Already a Bloomberg.com user?
Sign in with the same account.
The European Union approved tougher energy-saving rules while pursuing a separate plan to limit their impact on demand for allowances to discharge carbon dioxide in the world’s biggest emissions-trading market.
The European Parliament endorsed a draft law that will require energy distributors to save 1.5 percent of their sale volumes annually. The legislation will also force central governments in the 27-nation EU to refurbish at least 3 percent of their buildings to higher efficiency standards every year.
“It’s good news for jobs in Europe,” said Claude Turmes, a Luxembourg member who steered the measures through the 754- seat Parliament today in Strasbourg, France. The bloc’s national governments have already signaled support for the law, making their final approval a formality in coming weeks.
In parallel, the European Commission is pressing ahead with a plan to counter an oversupply of CO2 permits in the EU emissions-trading market after a 37 percent drop in prices in the past year. The commission, the bloc’s regulatory arm in Brussels, is preparing a proposal to postpone sales of an as-yet unspecified number of allowances starting in 2013.
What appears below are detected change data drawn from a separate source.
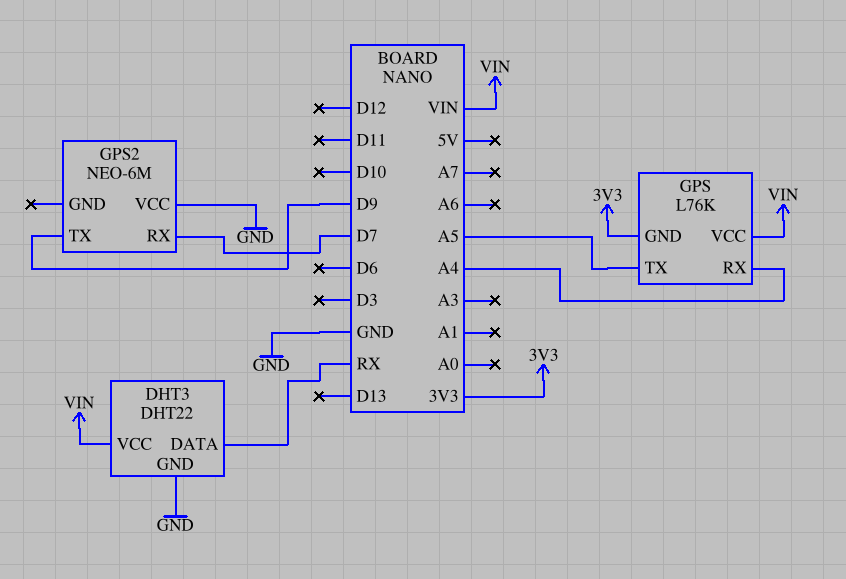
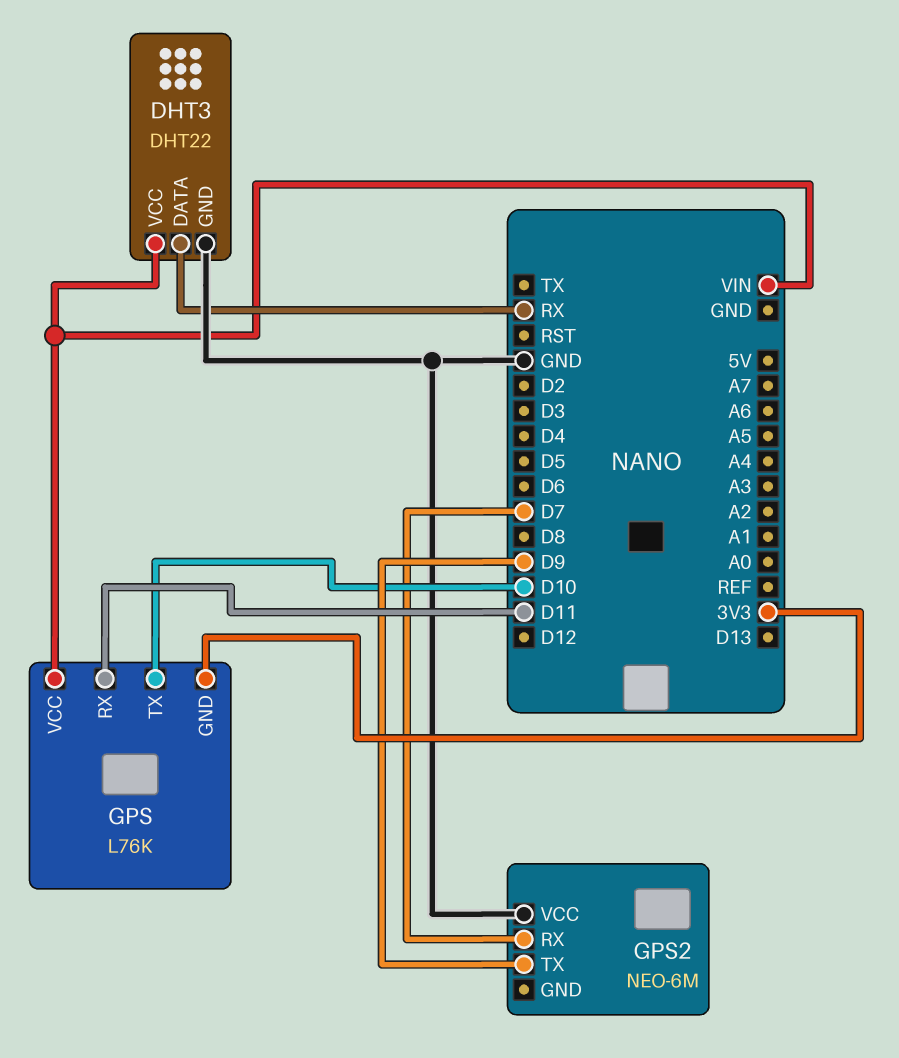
GPS pin RX: A4 -> D11
GPS pin TX: A5 -> D10

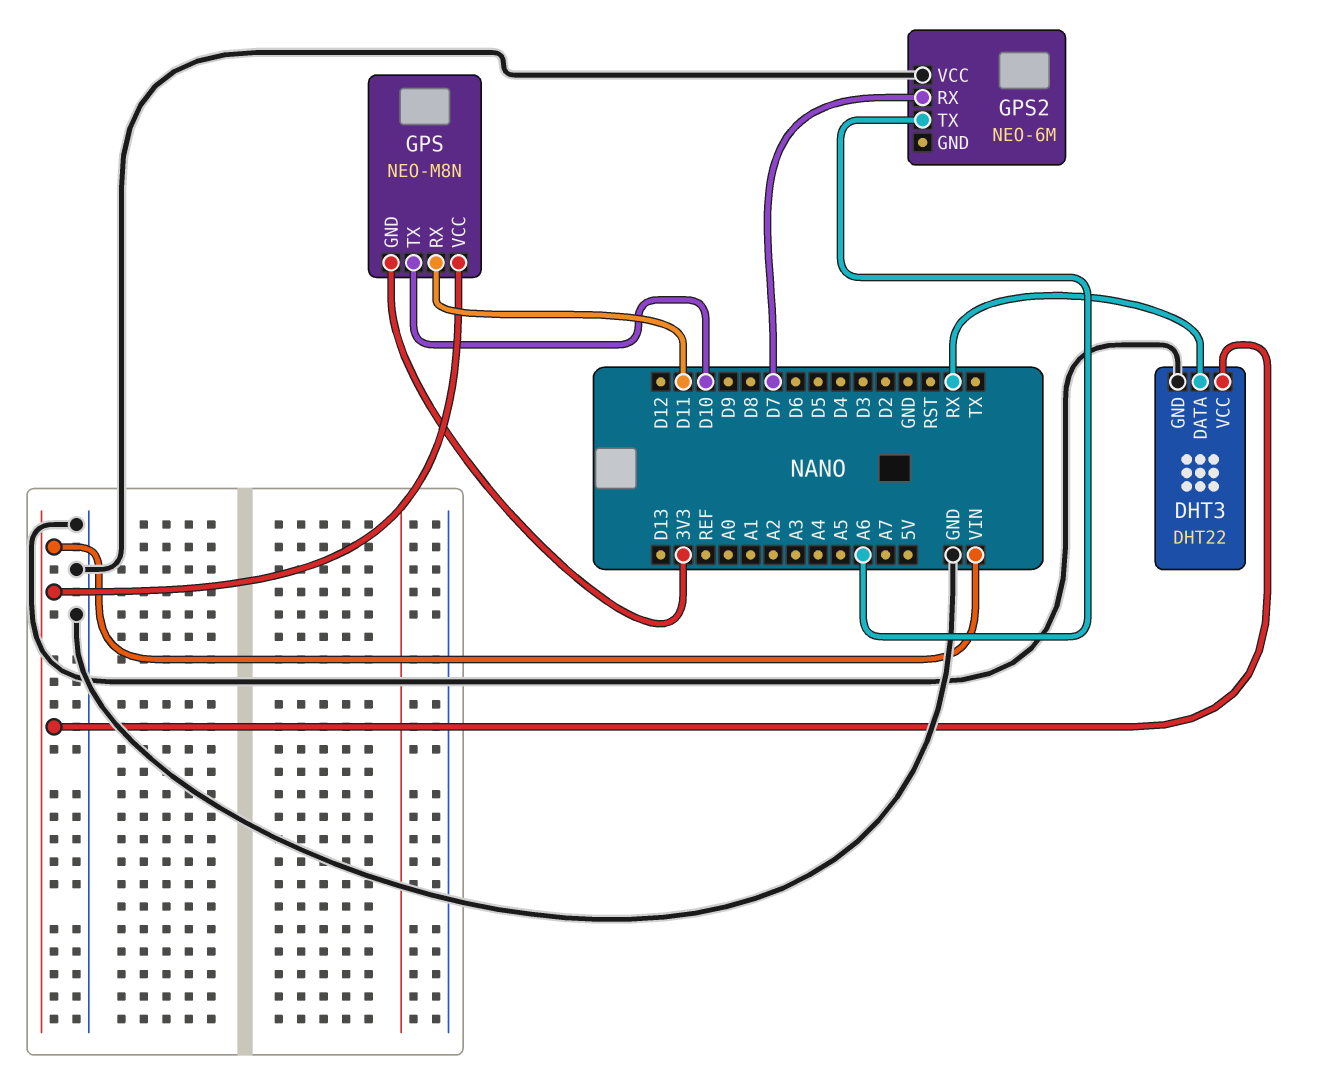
GPS: L76K -> NEO-M8N
GPS2 pin TX: D9 -> A6

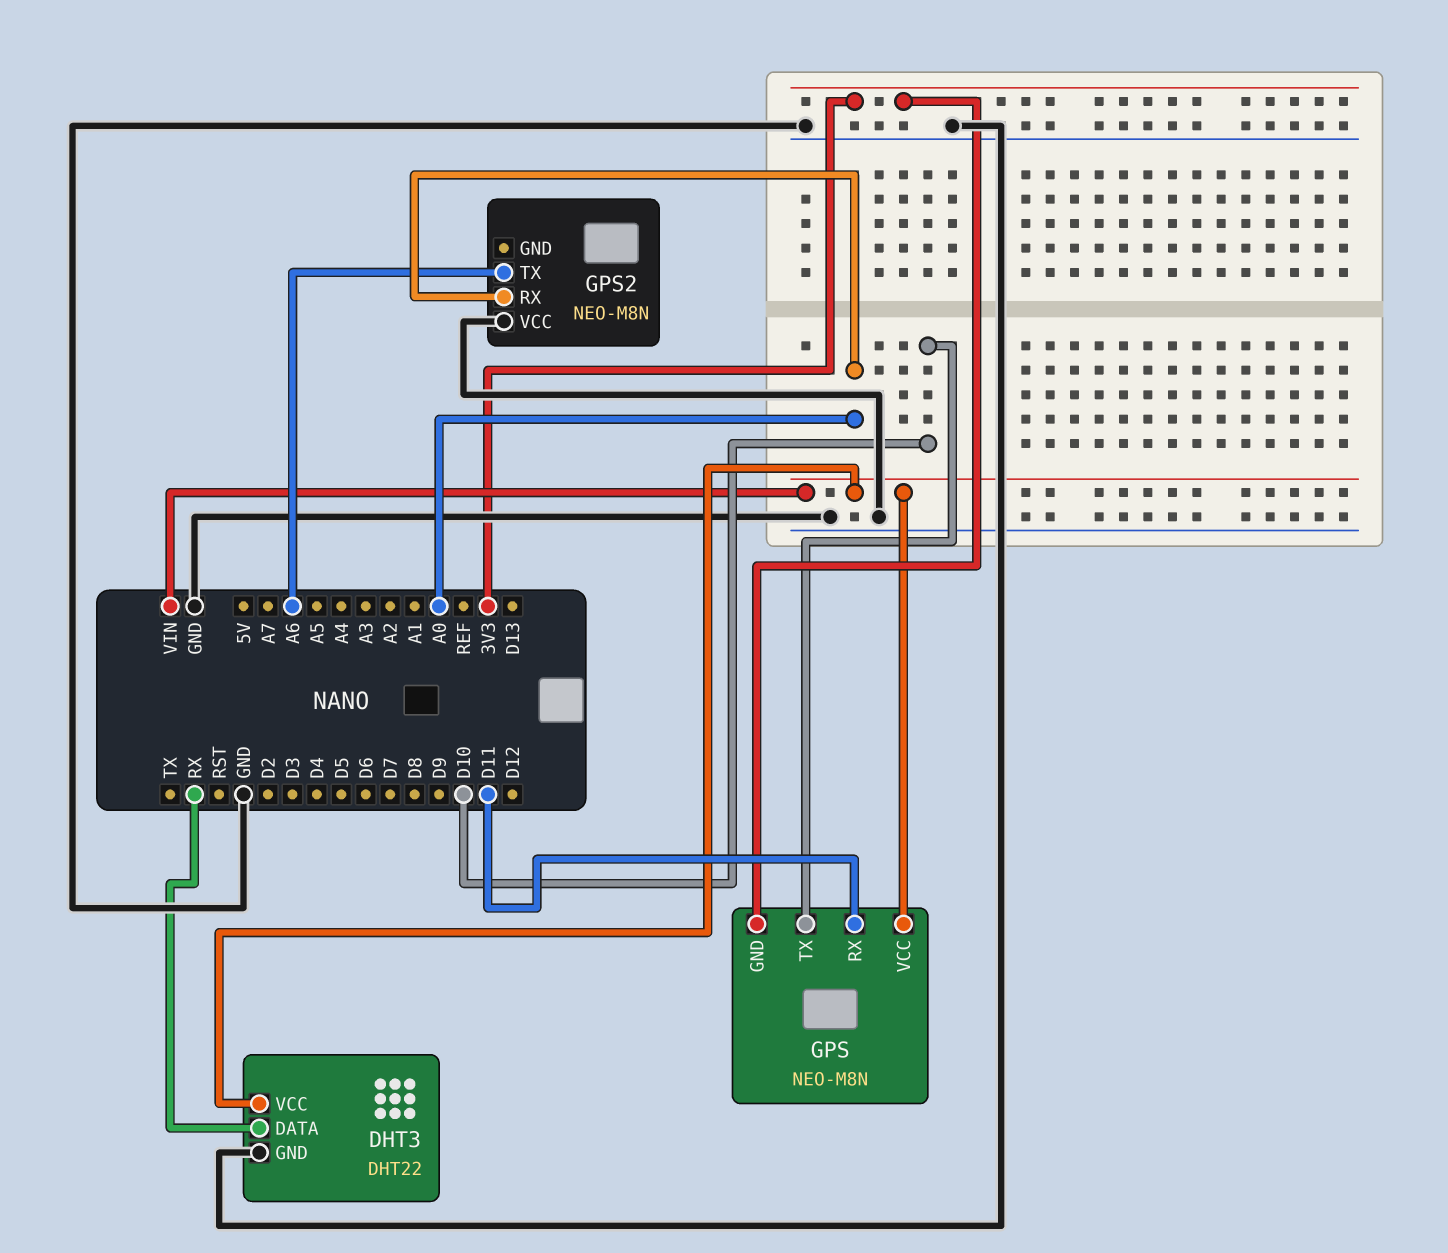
GPS2: NEO-6M -> NEO-M8N
GPS2 pin RX: D7 -> A0

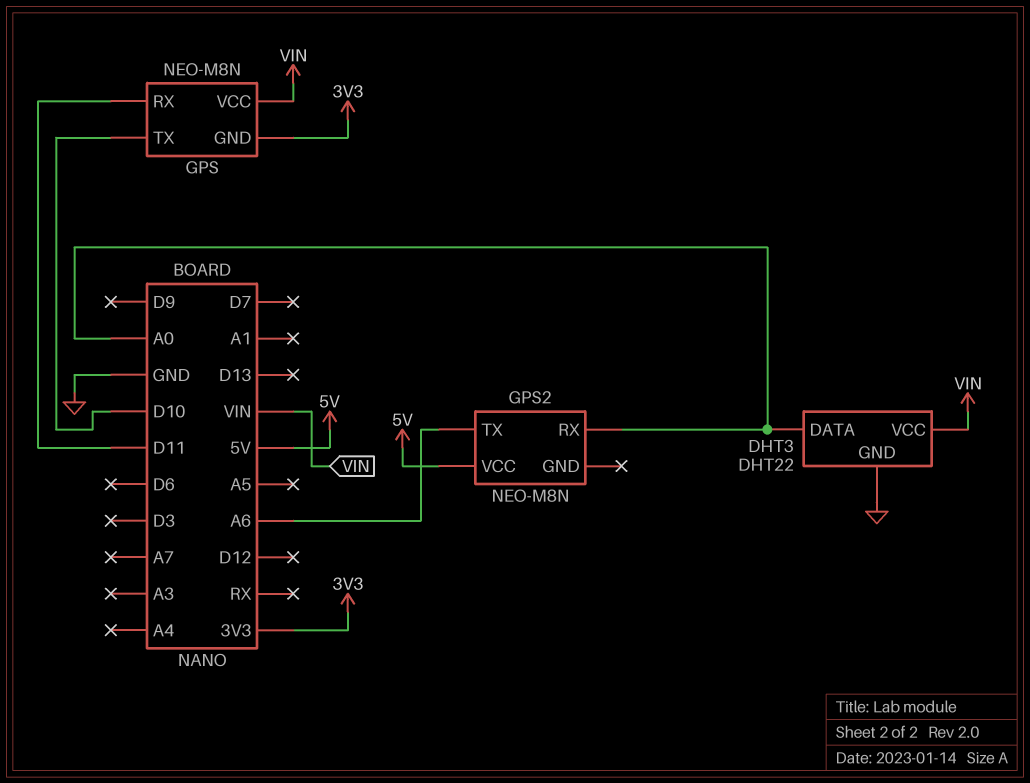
DHT3 pin DATA: RX -> A0
GPS2 pin VCC: GND -> 5V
Parliament and member-state negotiators struck an agreement on the energy-efficiency draft legislation in June, when the assembly abandoned a campaign to enshrine in the law the EU’s right to set aside a certain number of CO2 allowances because governments refused to accept such a link. Greater energy efficiency has the potential to curb demand for emission permits, whose price decline in the third year of the euro-area debt crisis has reduced incentives for power plants and factories to switch to cleaner fuels.
EU Climate Commissioner Connie Hedegaard facilitated the climb-down by the Parliament in mid-year by pledging at the time to come forward with measures on her own to address the oversupply of CO2 allowances.
The commission presented the draft energy-efficiency law in 2011 without proposing any changes to the emissions-trading system, which imposes pollution quotas on more than 11,000 installations owned by companies including Electricite de France SA, Europe’s biggest power generator, and Royal Dutch Shell Plc (RDSA), the region’s largest oil company.